Adam Marblestone argues that current AI systems lack the brain’s evolution-shaped, richly structured learning and reward mechanisms, which enable humans to learn efficiently and flexibly. He suggests that understanding and emulating the brain’s architecture—particularly the interplay between general learning (cortex) and innate steering (subcortical structures)—could lead to major advances in AI, and advocates for large-scale neuroscience efforts to uncover these principles.
Adam Marblestone discusses the fundamental differences between artificial intelligence (AI) systems, like large language models (LLMs), and the human brain, focusing on why current AI still falls short of human-level intelligence despite being trained on vast amounts of data. He argues that the key to understanding this gap lies in neuroscience, particularly in how the brain’s architecture, learning algorithms, and especially its complex, evolution-shaped loss and reward functions differ from those used in machine learning. Marblestone suggests that evolution has encoded a rich set of innate cost functions and developmental curricula in the brain, allowing different regions to learn efficiently and adaptively, something current AI systems lack.
A central theme is the distinction between the brain’s “Learning Subsystem” (primarily the cortex) and the “Steering Subsystem” (subcortical structures like the hypothalamus and amygdala). The Learning Subsystem is highly general and capable of omnidirectional inference—predicting any subset of variables from any other subset—while the Steering Subsystem provides innate drives, reflexes, and reward signals. Marblestone, referencing Steve Byrnes’ theories, explains how the cortex learns to predict and generalize the responses of the Steering Subsystem, allowing humans to flexibly connect learned concepts (like social status or danger) to innate emotional and behavioral responses.
Marblestone also explores the limitations of current AI training paradigms, which typically use simple, mathematically convenient loss functions (like next-token prediction or cross-entropy) and lack the rich, multi-stage, and context-dependent reward structures found in biological brains. He speculates that more sophisticated, evolution-inspired cost functions and architectures could dramatically improve AI’s learning efficiency and generalization. He also discusses the concept of amortized inference in neural networks versus the potentially more flexible, sample-based probabilistic inference that might occur in the brain.
The conversation touches on the practical challenges of neuroscience, such as mapping the brain’s connectome and understanding the molecular and cellular diversity of different brain regions.

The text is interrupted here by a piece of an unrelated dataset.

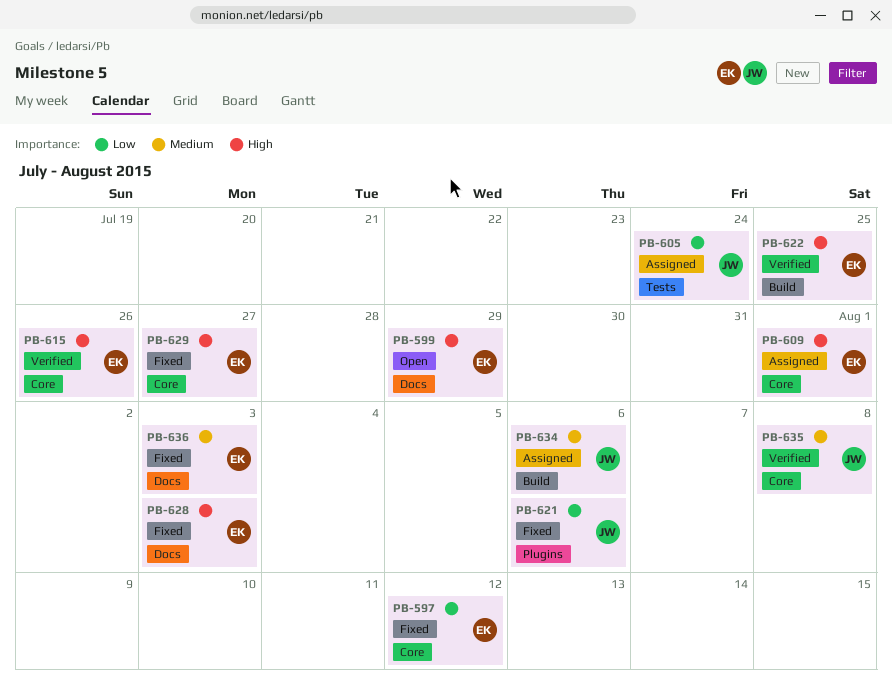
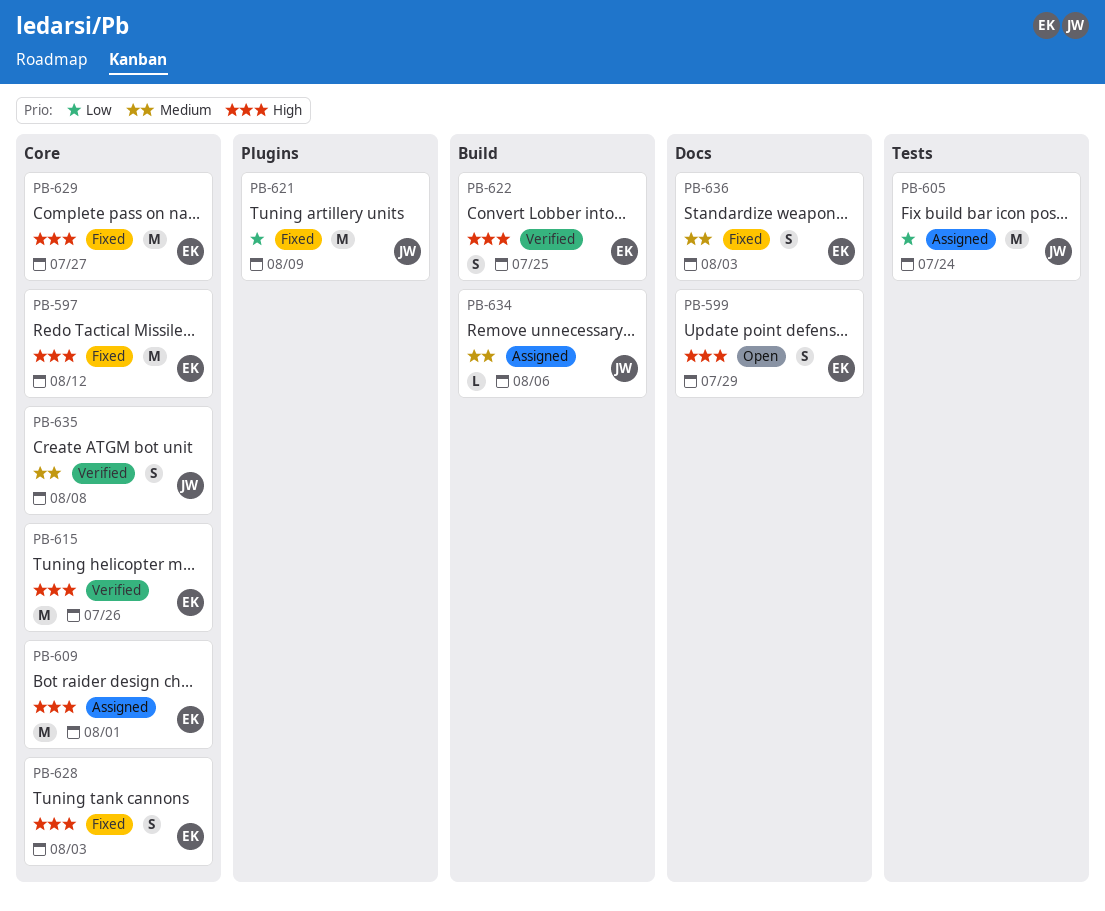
PB-597, priority: Low -> High
PB-621, due: Aug 6 -> Aug 9
PB-628, label: Docs -> Core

Marblestone advocates for large-scale, technology-driven neuroscience projects to uncover the brain’s wiring and learning rules, arguing that such efforts are essential for both scientific understanding and the future development of AI. He draws parallels to the Human Genome Project, emphasizing the need for technological innovation to make brain mapping scalable and affordable.
Finally, Marblestone discusses the implications of these ideas for AI safety, alignment, and the future of science and mathematics. He highlights the potential of formal methods (like the Lean proof assistant) to automate and verify mathematical reasoning, and speculates about the future of provable, interpretable AI systems. Throughout, he stresses the importance of interdisciplinary research and scalable scientific infrastructure, suggesting that breakthroughs in understanding the brain could unlock new paradigms in AI and transform our approach to intelligence, creativity, and collaboration.